- DATA TO USE
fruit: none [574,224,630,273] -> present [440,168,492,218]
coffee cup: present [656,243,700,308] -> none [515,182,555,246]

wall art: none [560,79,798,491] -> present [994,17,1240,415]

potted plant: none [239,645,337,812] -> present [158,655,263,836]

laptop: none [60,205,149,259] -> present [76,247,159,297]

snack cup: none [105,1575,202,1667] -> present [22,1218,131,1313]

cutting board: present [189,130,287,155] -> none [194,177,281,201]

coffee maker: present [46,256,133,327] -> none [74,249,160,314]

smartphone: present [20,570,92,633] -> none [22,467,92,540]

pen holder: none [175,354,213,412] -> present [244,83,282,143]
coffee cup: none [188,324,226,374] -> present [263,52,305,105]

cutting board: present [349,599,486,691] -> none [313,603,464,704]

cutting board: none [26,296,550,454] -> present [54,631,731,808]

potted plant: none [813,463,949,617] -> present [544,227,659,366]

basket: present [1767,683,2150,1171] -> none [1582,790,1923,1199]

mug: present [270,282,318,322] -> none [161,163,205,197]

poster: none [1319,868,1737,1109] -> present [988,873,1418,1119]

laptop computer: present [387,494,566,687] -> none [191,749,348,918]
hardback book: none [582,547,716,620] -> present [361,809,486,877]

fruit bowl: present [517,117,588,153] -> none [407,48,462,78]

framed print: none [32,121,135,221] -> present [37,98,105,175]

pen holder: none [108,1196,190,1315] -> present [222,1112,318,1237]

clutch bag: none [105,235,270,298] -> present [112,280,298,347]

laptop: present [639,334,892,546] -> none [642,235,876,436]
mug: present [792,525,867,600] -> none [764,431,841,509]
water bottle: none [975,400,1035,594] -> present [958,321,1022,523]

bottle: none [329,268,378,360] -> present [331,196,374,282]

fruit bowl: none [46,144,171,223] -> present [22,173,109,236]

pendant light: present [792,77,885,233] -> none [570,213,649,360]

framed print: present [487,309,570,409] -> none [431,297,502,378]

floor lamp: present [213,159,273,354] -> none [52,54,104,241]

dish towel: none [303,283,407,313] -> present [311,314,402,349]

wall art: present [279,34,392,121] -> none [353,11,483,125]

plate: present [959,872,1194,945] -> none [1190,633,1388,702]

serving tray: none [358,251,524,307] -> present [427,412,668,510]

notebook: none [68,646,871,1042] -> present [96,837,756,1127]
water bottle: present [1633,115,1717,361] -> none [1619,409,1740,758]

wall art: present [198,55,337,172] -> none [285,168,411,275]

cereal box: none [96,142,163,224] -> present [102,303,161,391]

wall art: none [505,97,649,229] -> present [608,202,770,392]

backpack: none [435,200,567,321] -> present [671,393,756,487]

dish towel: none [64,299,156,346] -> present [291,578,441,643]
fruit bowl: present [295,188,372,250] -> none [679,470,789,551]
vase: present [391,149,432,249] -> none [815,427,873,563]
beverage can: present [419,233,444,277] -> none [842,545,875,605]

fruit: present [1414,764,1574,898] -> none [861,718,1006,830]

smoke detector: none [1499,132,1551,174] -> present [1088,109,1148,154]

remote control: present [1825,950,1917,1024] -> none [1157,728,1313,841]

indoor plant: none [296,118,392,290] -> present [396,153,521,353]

- INSTRUCTIONS TO FOLLOW
Go through the records and set each one down again, unchanged.

- TASK SOLUTION
fruit: none [574,224,630,273] -> present [440,168,492,218]
coffee cup: present [656,243,700,308] -> none [515,182,555,246]

wall art: none [560,79,798,491] -> present [994,17,1240,415]

potted plant: none [239,645,337,812] -> present [158,655,263,836]

laptop: none [60,205,149,259] -> present [76,247,159,297]

snack cup: none [105,1575,202,1667] -> present [22,1218,131,1313]

cutting board: present [189,130,287,155] -> none [194,177,281,201]

coffee maker: present [46,256,133,327] -> none [74,249,160,314]

smartphone: present [20,570,92,633] -> none [22,467,92,540]

pen holder: none [175,354,213,412] -> present [244,83,282,143]
coffee cup: none [188,324,226,374] -> present [263,52,305,105]

cutting board: present [349,599,486,691] -> none [313,603,464,704]

cutting board: none [26,296,550,454] -> present [54,631,731,808]

potted plant: none [813,463,949,617] -> present [544,227,659,366]

basket: present [1767,683,2150,1171] -> none [1582,790,1923,1199]

mug: present [270,282,318,322] -> none [161,163,205,197]

poster: none [1319,868,1737,1109] -> present [988,873,1418,1119]

laptop computer: present [387,494,566,687] -> none [191,749,348,918]
hardback book: none [582,547,716,620] -> present [361,809,486,877]

fruit bowl: present [517,117,588,153] -> none [407,48,462,78]

framed print: none [32,121,135,221] -> present [37,98,105,175]

pen holder: none [108,1196,190,1315] -> present [222,1112,318,1237]

clutch bag: none [105,235,270,298] -> present [112,280,298,347]

laptop: present [639,334,892,546] -> none [642,235,876,436]
mug: present [792,525,867,600] -> none [764,431,841,509]
water bottle: none [975,400,1035,594] -> present [958,321,1022,523]

bottle: none [329,268,378,360] -> present [331,196,374,282]

fruit bowl: none [46,144,171,223] -> present [22,173,109,236]

pendant light: present [792,77,885,233] -> none [570,213,649,360]

framed print: present [487,309,570,409] -> none [431,297,502,378]

floor lamp: present [213,159,273,354] -> none [52,54,104,241]

dish towel: none [303,283,407,313] -> present [311,314,402,349]

wall art: present [279,34,392,121] -> none [353,11,483,125]

plate: present [959,872,1194,945] -> none [1190,633,1388,702]

serving tray: none [358,251,524,307] -> present [427,412,668,510]

notebook: none [68,646,871,1042] -> present [96,837,756,1127]
water bottle: present [1633,115,1717,361] -> none [1619,409,1740,758]

wall art: present [198,55,337,172] -> none [285,168,411,275]

cereal box: none [96,142,163,224] -> present [102,303,161,391]

wall art: none [505,97,649,229] -> present [608,202,770,392]

backpack: none [435,200,567,321] -> present [671,393,756,487]

dish towel: none [64,299,156,346] -> present [291,578,441,643]
fruit bowl: present [295,188,372,250] -> none [679,470,789,551]
vase: present [391,149,432,249] -> none [815,427,873,563]
beverage can: present [419,233,444,277] -> none [842,545,875,605]

fruit: present [1414,764,1574,898] -> none [861,718,1006,830]

smoke detector: none [1499,132,1551,174] -> present [1088,109,1148,154]

remote control: present [1825,950,1917,1024] -> none [1157,728,1313,841]

indoor plant: none [296,118,392,290] -> present [396,153,521,353]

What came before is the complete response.